Note:- Wherever the relevant data is not available the results will
shows as "NA"
b. Visualization -This folder contains the web application made using d3.js, html & css
to explore the results that are generated by the data analysis code
above
i. Data - This folder contains the output files that are generated
above along with the json file used to display the USA
choropleth map.
ii. javascript, css, lib - This folder contains the d3.js code & stylesheet
code used and lib folder contains the javascript files that are
needed.
iii. - Index.html is used to start the application.
INSTALLATION
============
1. Install Python 3.x and R & R Studio Installation & IDE
EXECUTION
=========
-------------------------------------------------------------------------------
NOTE:- IF YOU WANT TO RUN THE VISUALIZATION DIRECTLY PLEASE GO TO STEP NUMBER 5
-------------------------------------------------------------------------------
1. Download "covid dataset" by following the steps below.
a.

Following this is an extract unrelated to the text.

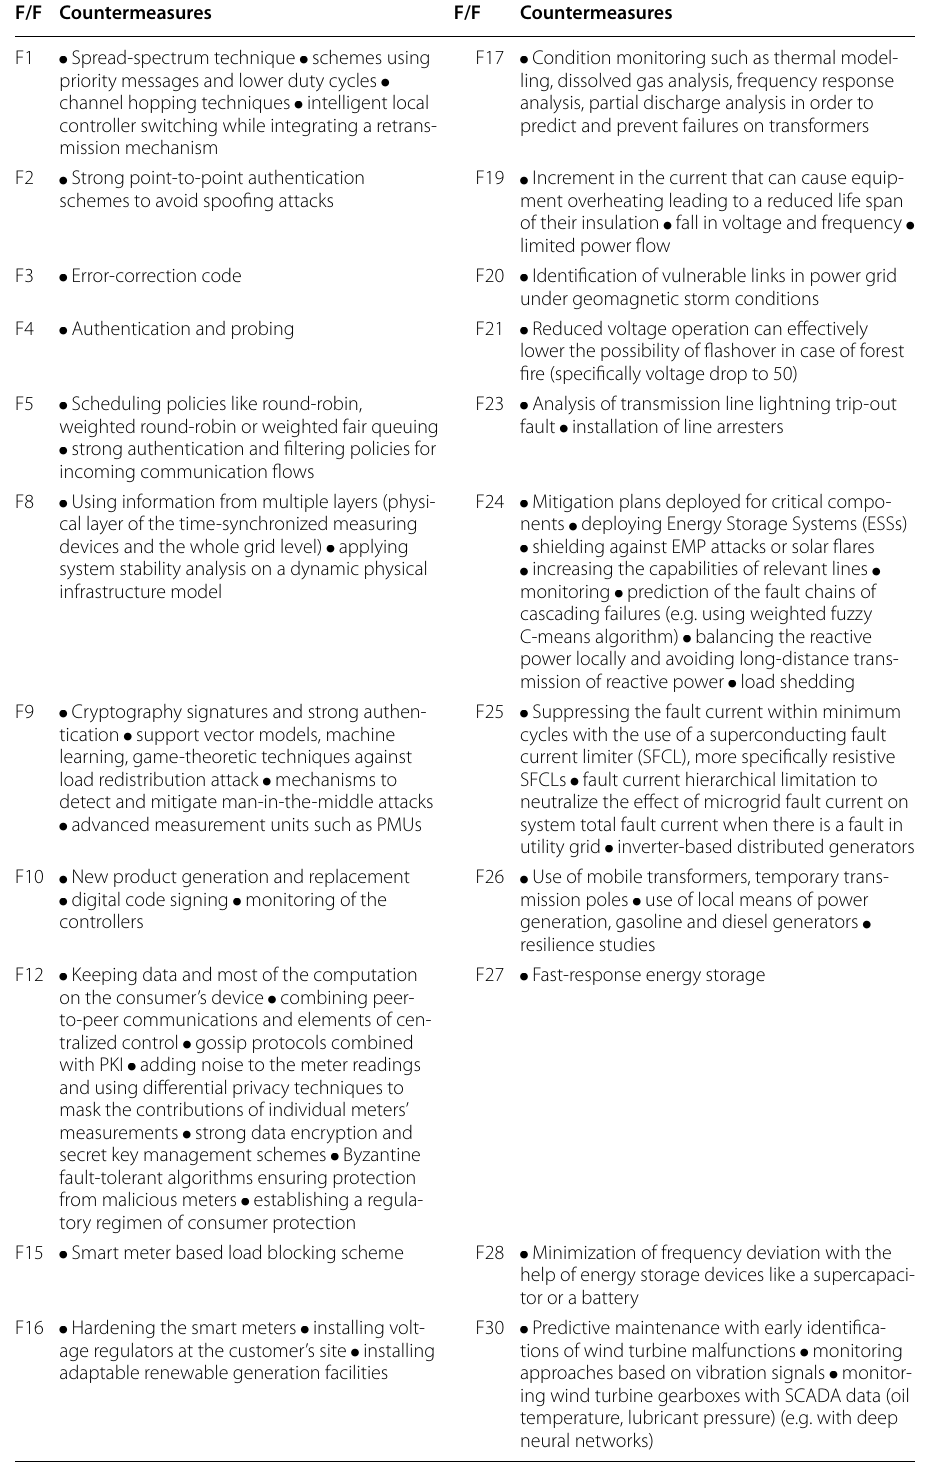
Table 6 RQ5 (Countermeasures for SG faults and failures) F/F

Follow the below link and "View Dataset"
link:- https://console.cloud.google.com/marketplace/product/bigquery-public-datasets/covid19-search-trends?filter=solution-type:dataset&filter=category:covid19&id=11b13b01-661a-43ab-9a47-98cf02b165f9&pli=1
b. Input the code below and run the query.
SELECT *
FROM `bigquery-public-data.covid19_symptom_search.counties_daily_2017`
UNION ALL
SELECT *
FROM `bigquery-public-data.covid19_symptom_search.counties_daily_2018`
UNION ALL
SELECT *
FROM `bigquery-public-data.covid19_symptom_search.counties_daily_2019`
UNION ALL
SELECT *
FROM `bigquery-public-data.covid19_symptom_search.counties_daily_2020`
c. Click "Save Results" and store the data on google drive.

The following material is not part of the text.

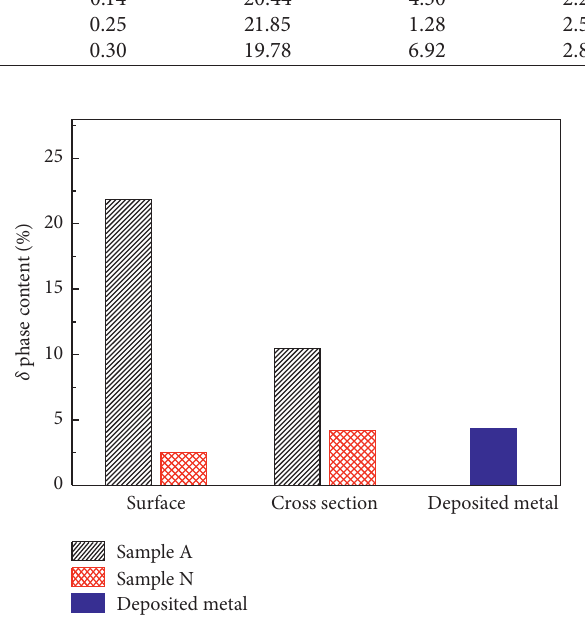
Figure 5: The δ content at room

d. Export the csv from google drive to your local computer.
2. Download "weather dataset" by following the steps below.
a. Follow the below link and "View Dataset"
link:- https://console.cloud.google.com/marketplace/product/gcp-public-data-weather-source/weathersource-covid19?filter=solution-type:dataset&q=weather%20source&id=88b8d575-e1cd-48ec-98d0-8fdf2bbddd5f
b. Input the code below and run the query.
SELECT *
FROM `bigquery-public-data.covid19_weathersource_com.county_day_history`
c. Click "Save Results" and store the data on google drive.
d. Export the csv from google drive to your local computer.
3. Load "CODE/Data Analysis/Group126_ARIMA_Forecasting.Rmd" in R Studio IDE and execute. Please
make sure the download csv files are of same names mentioned in the code.
4. After the output files from training models are created from above steps, move the files
of "CODE/Visualization/data/" folder.
5. start the terminal (command prompt) and go to the folder "CODE/Visualization".
Start the webserver using python3 using command "python3 -m http.server 8000"
6. Open up the browser and load "localhost:8000/". This should load "index.html" and will
start our webpage to show our project's visualization.